Mona: "Ray, maafin gue ya? Kalau mau happy, gue temenin lo di kostan seminggu deh. Itung-itung ganti rugi gara-gara lo putus."

Rayhan mengabaikannya. 

Masalahnya sekarang yang lebih besar: Aksa, sang bos yang bisa mengubah wajahnya jadi meme "orang stres" dalam sekejap.

Di kamar kost yang sempit, ia memindahkan foto-foto ke laptop. Satu jam berlalu, jarinya masih scroll bolak-balik—mana yang lebih baik: Mona dengan pose chest forward atau legs for days?

Bliing!

Aksa: "RAY, UDAH JAM 9 INI! COVER MODELNYA MANA?!" (Dengan font sebesar teriakan).

"Astaga!" Rayhan mengusap wajah. Tanpa pikir panjang, ia memilih foto secara acak—termasuk close-up area problematic yang masih tersisa beberapa helai "rumput liar".

Send.

Dua detik kemudian—

Aksa: "LO GILA YA, RAY?! MAU ANCURIN MAJALAH GUE 10 TAHUN CUMA KARENA LO LAGI SAGNE SAMA MODEL?!" (Spam pesan masuk seperti granat). "INI JAM 12 MALAM HARUS SAMPE KE PERCETAKAN, COK!"

Pesan terakhir: "GUE KECEWA BANGET."

Foto profil Aksa berubah jadi putih—layaknya masa depan Rayhan.

"Anjiir…!" Rayhan mengepal tangan hingga buku-buku jarinya memutih. Job batal, bayaran menguap. Saldo rekeningnya tersisa 1,5 juta rupiah—angka yang menyedihkan untuk bertahan di Jakarta sampai akhir bulan.

Bliing!

Notifikasi baru masuk—dari Ibu Kost, sang tiran pemilik kamar.

"Dek Rayhan, hari ini batas akhir bayar. Besok pagi sudah ada mahasiswi Jogja yang mau masuk."

Kepala Rayhan berdenyut-denyut. "Iya, Bu… ini masih hari terakhir kan?" gumamnya sambil membuka aplikasi mobile banking dengan jari gemetar. Angka di layar semakin membuat perutnya mulas.

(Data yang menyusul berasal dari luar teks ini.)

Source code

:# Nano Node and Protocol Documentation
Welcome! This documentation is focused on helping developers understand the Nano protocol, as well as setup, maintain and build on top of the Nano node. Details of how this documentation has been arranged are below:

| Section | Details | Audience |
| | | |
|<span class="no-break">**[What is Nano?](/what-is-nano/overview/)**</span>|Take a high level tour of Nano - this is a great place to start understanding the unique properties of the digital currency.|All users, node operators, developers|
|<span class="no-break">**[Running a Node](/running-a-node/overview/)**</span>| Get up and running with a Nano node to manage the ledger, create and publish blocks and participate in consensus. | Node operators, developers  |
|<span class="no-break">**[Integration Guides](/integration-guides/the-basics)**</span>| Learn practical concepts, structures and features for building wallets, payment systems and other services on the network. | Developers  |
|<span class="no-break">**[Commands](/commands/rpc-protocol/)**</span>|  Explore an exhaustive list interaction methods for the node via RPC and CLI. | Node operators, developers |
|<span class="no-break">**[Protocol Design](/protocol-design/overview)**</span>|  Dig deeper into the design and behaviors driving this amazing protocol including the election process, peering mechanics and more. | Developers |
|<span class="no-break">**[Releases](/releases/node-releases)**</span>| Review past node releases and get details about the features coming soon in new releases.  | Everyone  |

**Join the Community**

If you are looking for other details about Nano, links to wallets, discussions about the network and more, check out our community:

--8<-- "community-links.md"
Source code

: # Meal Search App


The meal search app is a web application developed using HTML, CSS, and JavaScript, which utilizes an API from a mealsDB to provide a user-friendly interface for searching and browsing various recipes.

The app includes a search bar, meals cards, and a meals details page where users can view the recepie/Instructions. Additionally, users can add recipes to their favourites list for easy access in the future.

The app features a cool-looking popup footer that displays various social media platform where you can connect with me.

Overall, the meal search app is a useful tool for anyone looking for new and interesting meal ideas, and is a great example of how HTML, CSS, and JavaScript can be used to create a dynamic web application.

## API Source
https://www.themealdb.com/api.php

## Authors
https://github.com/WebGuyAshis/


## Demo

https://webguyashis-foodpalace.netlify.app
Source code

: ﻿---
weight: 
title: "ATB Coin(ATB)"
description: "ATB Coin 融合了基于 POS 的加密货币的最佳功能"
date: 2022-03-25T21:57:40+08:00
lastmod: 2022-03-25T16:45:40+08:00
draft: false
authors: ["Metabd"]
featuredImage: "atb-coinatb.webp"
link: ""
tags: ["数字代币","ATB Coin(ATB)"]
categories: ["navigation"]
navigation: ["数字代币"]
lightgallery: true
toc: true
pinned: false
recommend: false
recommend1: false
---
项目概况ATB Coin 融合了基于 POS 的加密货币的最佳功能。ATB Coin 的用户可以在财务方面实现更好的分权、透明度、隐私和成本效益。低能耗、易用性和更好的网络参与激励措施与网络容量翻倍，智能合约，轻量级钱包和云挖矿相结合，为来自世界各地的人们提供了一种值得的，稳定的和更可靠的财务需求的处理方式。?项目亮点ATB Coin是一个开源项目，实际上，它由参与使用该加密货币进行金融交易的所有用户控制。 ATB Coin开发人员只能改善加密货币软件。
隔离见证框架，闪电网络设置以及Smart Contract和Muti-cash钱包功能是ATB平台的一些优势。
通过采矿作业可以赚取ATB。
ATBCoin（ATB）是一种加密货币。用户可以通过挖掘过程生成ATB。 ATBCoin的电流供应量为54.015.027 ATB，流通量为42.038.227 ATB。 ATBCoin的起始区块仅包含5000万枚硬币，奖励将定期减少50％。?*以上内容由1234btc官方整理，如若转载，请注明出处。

"Kalau gue bayar sekarang, minggu depan cuma bisa makan promag tiga kali sehari," gerutunya, menatap saldo Rp150.000 yang menyisakan harapan tipis.

Dia mencoba menelepon Aksa tapi ditolak. Mencoba hubungi teman-teman seprofesi—tidak ada yang angkat. Mereka tahu, Rayhan bukanlah "debt collector-friendly".

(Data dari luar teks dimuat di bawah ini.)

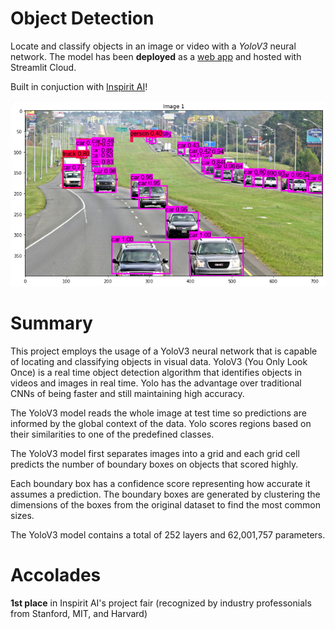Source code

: #  Object Detection
Locate and classify objects in an image or video with a *YoloV3* neural network. The model has been **deployed** as a [web app](https://share.streamlit.io/real-veersandhu/object-detection/app.py) and hosted with Streamlit Cloud. 

Built in conjuction with [Inspirit AI](https://www.inspiritai.com/)!

<p align="center">
  <img src="media/model_output2.png" alt="Sublime's custom image"/>
</p>

# Summary
This project employs the usage of a YoloV3 neural network that is capable of locating and classifying objects in visual data. YoloV3 (You Only Look Once) is a real time object detection algorithm that identifies objects in videos and images in real time. Yolo has the advantage over traditional CNNs of being faster and still maintaining high accuracy.

The YoloV3 model reads the whole image at test time so predictions are informed by the global context of the data. Yolo scores regions based on their similarities to one of the predefined classes.

The YoloV3 model first separates images into a grid and each grid cell predicts the number of boundary boxes on objects that scored highly.

Each boundary box has a confidence score representing how accurate it assumes a prediction. The boundary boxes are generated by clustering the dimensions of the boxes from the original dataset to find the most common sizes.

The YoloV3 model contains a total of 252 layers and 62,001,757 parameters.

# Accolades
**1st place** in Inspirit AI's project fair (recognized by industry professonials from Stanford, MIT, and Harvard)
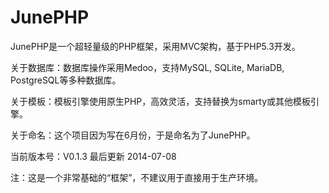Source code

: JunePHP
=======

JunePHP是一个超轻量级的PHP框架，采用MVC架构，基于PHP5.3开发。

关于数据库：数据库操作采用Medoo，支持MySQL, SQLite, MariaDB, PostgreSQL等多种数据库。

关于模板：模板引擎使用原生PHP，高效灵活，支持替换为smarty或其他模板引擎。

关于命名：这个项目因为写在6月份，于是命名为了JunePHP。

当前版本号：V0.1.3  最后更新 2014-07-08

注：这是一个非常基础的“框架”，不建议用于直接用于生产环境。
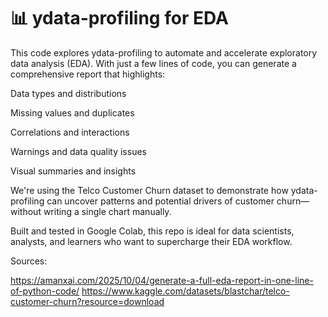 # 📊 ydata-profiling for EDA
This code explores ydata-profiling to automate and accelerate exploratory data analysis (EDA). With just a few lines of code, you can generate a comprehensive report that highlights:

Data types and distributions

Missing values and duplicates

Correlations and interactions

Warnings and data quality issues

Visual summaries and insights

We're using the Telco Customer Churn dataset to demonstrate how ydata-profiling can uncover patterns and potential drivers of customer churn—without writing a single chart manually.

Built and tested in Google Colab, this repo is ideal for data scientists, analysts, and learners who want to supercharge their EDA workflow.


Sources:

https://amanxai.com/2025/10/04/generate-a-full-eda-report-in-one-line-of-python-code/
https://www.kaggle.com/datasets/blastchar/telco-customer-churn?resource=download
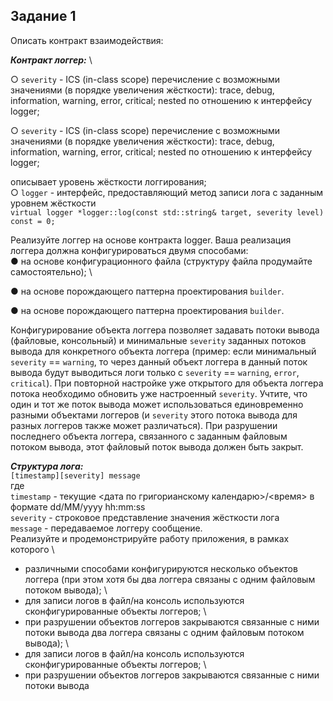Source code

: ## Задание 1
Описать контракт взаимодействия:

***Контракт логгер:*** \

○ `severity` - ICS (in-class scope) перечисление с возможными значениями (в порядке увеличения жёсткости):
trace, debug, information, warning, error, critical; nested по отношению к интерфейсу logger;

○ `severity` - ICS (in-class scope) перечисление с возможными значениями (в порядке увеличения жёсткости): 
trace, debug, information, warning, error, critical; nested по отношению к интерфейсу logger; 

описывает уровень жёсткости логгирования; \
○ `logger` - интерфейс, предоставляющий метод записи лога с заданным уровнем жёсткости \
`virtual logger *logger::log(const std::string& target, severity level) const = 0;`

Реализуйте логгер на основе контракта logger. Ваша реализация логгера должна
конфигурироваться двумя способами: \
● на основе конфигурационного файла (структуру файла продумайте самостоятельно); \

● на основе порождающего паттерна проектирования `builder`.

● на основе порождающего паттерна проектирования `builder`. 


Конфигурирование объекта логгера позволяет задавать потоки вывода (файловые, консольный)
и минимальные `severity` заданных потоков вывода для конкретного объекта логгера (пример:
если минимальный `severity` == `warning`, то через данный объект логгера в данный поток вывода
будут выводиться логи только с `severity` == `warning`, `error`, `critical`). При повторной настройке
уже открытого для объекта логгера потока необходимо обновить уже настроенный `severity`.
Учтите, что один и тот же поток вывода может использоваться единовременно разными
объектами логгеров (и `severity` этого потока вывода для разных логгеров также может
различаться). При разрушении последнего объекта логгера, связанного с заданным файловым
потоком вывода, этот файловый поток вывода должен быть закрыт.

***Структура лога:*** \
`[timestamp][severity] message` \
где \
`timestamp` - текущие <дата по григорианскому календарю>/<время> в формате
dd/MM/yyyy hh:mm:ss \
`severity` - строковое представление значения жёсткости лога \
`message` - передаваемое логгеру сообщение. \
Реализуйте и продемонстрируйте работу приложения, в рамках которого \
- различными способами конфигурируются несколько объектов логгера (при этом хотя бы
  два логгера связаны с одним файловым потоком вывода); \
- для записи логов в файл/на консоль используются сконфигурированные объекты
  логгеров; \
- при разрушении объектов логгеров закрываются связанные с ними потоки вывода
два логгера связаны с одним файловым потоком вывода); \
- для записи логов в файл/на консоль используются сконфигурированные объекты
логгеров; \
- при разрушении объектов логгеров закрываются связанные с ними потоки вывода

“Nggak ada pilihan. Harus cari kost baru.” Jari Rayhan menari di keyboard ponsel, mencari "kost murah Jaksel" di Mbah Google. Hasilnya? Tempat layak sudah penuh, sisanya—lebih cocok untuk lokasi syuting film horor.

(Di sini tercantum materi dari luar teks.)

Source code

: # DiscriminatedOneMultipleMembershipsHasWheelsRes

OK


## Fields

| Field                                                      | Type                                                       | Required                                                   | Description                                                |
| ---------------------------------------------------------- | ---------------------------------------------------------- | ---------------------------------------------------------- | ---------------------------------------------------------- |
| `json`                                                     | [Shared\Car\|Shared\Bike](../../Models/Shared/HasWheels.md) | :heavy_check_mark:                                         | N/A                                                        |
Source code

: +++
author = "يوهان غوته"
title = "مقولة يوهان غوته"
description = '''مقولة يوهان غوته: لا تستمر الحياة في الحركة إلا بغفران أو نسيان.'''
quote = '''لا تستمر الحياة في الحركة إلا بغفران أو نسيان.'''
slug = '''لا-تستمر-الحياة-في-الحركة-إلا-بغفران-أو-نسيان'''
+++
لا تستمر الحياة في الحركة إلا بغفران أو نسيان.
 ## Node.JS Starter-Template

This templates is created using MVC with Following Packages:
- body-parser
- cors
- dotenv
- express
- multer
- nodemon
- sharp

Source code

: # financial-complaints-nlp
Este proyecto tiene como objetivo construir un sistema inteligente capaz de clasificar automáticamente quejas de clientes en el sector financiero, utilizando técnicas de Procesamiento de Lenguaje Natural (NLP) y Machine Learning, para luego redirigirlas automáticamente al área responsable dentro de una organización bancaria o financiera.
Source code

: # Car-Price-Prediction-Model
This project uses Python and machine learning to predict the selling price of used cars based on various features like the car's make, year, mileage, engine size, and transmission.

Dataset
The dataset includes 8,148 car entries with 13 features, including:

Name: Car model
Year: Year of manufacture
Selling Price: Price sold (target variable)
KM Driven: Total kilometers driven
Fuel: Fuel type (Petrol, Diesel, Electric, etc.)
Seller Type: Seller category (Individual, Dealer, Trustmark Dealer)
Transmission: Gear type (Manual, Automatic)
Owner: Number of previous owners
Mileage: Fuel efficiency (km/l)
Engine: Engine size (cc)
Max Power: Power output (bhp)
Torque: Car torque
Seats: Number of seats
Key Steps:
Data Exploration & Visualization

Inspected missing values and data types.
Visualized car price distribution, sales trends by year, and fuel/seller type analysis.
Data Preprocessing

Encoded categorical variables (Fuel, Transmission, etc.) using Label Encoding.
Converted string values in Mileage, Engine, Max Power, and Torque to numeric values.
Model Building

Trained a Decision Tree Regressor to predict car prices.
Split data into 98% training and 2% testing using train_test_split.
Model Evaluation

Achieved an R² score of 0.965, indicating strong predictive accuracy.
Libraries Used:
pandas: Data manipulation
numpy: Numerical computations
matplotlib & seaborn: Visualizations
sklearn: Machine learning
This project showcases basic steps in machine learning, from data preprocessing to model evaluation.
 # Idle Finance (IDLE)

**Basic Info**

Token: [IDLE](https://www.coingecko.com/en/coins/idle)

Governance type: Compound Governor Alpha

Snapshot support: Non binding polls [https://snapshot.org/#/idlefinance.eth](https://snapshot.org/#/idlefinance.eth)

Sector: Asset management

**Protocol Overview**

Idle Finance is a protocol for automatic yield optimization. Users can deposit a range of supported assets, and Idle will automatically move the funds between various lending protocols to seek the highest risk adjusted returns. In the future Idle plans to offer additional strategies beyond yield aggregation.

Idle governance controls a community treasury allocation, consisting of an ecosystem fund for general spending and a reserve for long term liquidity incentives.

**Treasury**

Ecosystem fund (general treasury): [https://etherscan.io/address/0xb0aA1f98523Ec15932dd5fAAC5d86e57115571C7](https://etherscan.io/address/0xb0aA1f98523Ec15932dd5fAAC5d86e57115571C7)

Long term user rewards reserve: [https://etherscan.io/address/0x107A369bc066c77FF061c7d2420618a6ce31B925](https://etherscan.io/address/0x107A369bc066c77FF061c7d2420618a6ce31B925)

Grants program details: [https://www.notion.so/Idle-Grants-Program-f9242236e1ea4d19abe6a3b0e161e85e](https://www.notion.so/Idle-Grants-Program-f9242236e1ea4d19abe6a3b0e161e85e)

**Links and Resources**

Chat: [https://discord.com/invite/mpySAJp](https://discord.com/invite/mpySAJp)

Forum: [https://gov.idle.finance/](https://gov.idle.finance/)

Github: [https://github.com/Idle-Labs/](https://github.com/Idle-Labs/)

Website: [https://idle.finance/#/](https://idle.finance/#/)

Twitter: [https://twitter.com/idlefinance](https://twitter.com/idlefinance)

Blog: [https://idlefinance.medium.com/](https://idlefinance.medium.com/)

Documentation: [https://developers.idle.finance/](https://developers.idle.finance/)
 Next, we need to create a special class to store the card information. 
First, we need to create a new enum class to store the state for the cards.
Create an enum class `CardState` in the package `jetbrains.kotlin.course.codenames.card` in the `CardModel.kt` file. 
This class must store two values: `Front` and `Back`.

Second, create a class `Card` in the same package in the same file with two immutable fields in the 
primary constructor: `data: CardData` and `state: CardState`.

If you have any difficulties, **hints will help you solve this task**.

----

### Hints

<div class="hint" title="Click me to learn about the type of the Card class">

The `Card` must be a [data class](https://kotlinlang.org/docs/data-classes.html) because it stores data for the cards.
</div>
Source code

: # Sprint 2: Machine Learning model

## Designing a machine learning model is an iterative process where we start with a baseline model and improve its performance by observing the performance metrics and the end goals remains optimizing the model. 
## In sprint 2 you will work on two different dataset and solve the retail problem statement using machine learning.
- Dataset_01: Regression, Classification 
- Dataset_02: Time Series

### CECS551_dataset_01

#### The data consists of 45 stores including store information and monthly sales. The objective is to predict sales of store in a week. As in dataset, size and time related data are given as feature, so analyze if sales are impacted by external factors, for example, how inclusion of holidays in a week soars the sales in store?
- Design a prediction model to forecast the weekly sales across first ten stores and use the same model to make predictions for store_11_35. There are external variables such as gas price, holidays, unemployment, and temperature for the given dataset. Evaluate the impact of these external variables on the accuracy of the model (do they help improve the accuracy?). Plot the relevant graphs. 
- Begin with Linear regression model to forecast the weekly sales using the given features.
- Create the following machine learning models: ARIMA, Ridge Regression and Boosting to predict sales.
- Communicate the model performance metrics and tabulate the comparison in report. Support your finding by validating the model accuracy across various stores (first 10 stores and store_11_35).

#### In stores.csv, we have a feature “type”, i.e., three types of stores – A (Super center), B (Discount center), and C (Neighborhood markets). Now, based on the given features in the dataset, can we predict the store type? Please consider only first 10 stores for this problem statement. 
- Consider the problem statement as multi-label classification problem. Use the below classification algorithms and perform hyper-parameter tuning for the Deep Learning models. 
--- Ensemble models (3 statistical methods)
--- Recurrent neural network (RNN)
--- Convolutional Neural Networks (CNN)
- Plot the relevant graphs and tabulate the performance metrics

Jam menunjukkan pukul 1 pagi. Dia harus segera bergeser sebelum Ibu Kost—yang terkenal suka menggusur penghuni telat bayar sambil teriak seperti banshee—mengetuk pintunya saat fajar.

Scroll terus… sampai akhirnya—

Sebuah foto muncul: rumah tua bergaya Belanda, atapnya bolong-bolong seperti keju Swiss, dinding merah mudanya kusam dimakan lumut. "Kost Bunga 5" muncul di bagian akhir pencarian.

"Apa gue coba telepon aja?" Rayhan menyimpan nomor Mbak Wanda, sang pemilik.

Tring-tring…

"Halo, ini Mbak Wanda, pemilik Kost Bunga 5?"

"Iya, Mas. Ada yang bisa saya bantu?" Suaranya serak, tapi ramah.

"Masih ada kamar kosong, Mbak?"

"Ada, tapi—"

"Saya transfer 600 ribu sekarang ya! Tolong rekeningnya, soalnya Ibu Kost di sini udah mau usir gue!" Rayhan memotong, panik.

Seketika, nomor rekening dan alamat masuk via chat.

Tanpa pikir panjang, Rayhan transfer, lalu bergegas packing. Dia tahu—kalau masih ada di kost saat matahari terbit, Ibu Kost akan mengamuk seperti Godzilla di lantai tiga.

Pukul 04.20

Satu koper lusuh dan tas ransel hitam pudar—bekas tumpahan kopi dan air mata—menjadi saksi bisu kepergiannya.

"Mas Rayhan, tujuan ke Jalan Bunga Setaman, ya?" tanya sopir taksi online.

Rayhan mengangguk lelah, langsung terlelap di jok belakang—mulut terbuka, air liur menetes, seperti bayi yang baru lahir.

"Mas, bangun! Sudah sampai!"

"Slurrp—!" Rayhan kaget, menyeka air liurnya. "Oh iya, maaf!"

Dia melompat keluar, berdiri di depan pagar Kost Bunga 5. Matahari belum sepenuhnya bangun, tapi cukup terang untuk melihat tulisan pudar di gerbang:

"KOST PUT…" (huruf terakhirnya hilang, entah "PUTRI", "PUTUS", atau "PUTIH").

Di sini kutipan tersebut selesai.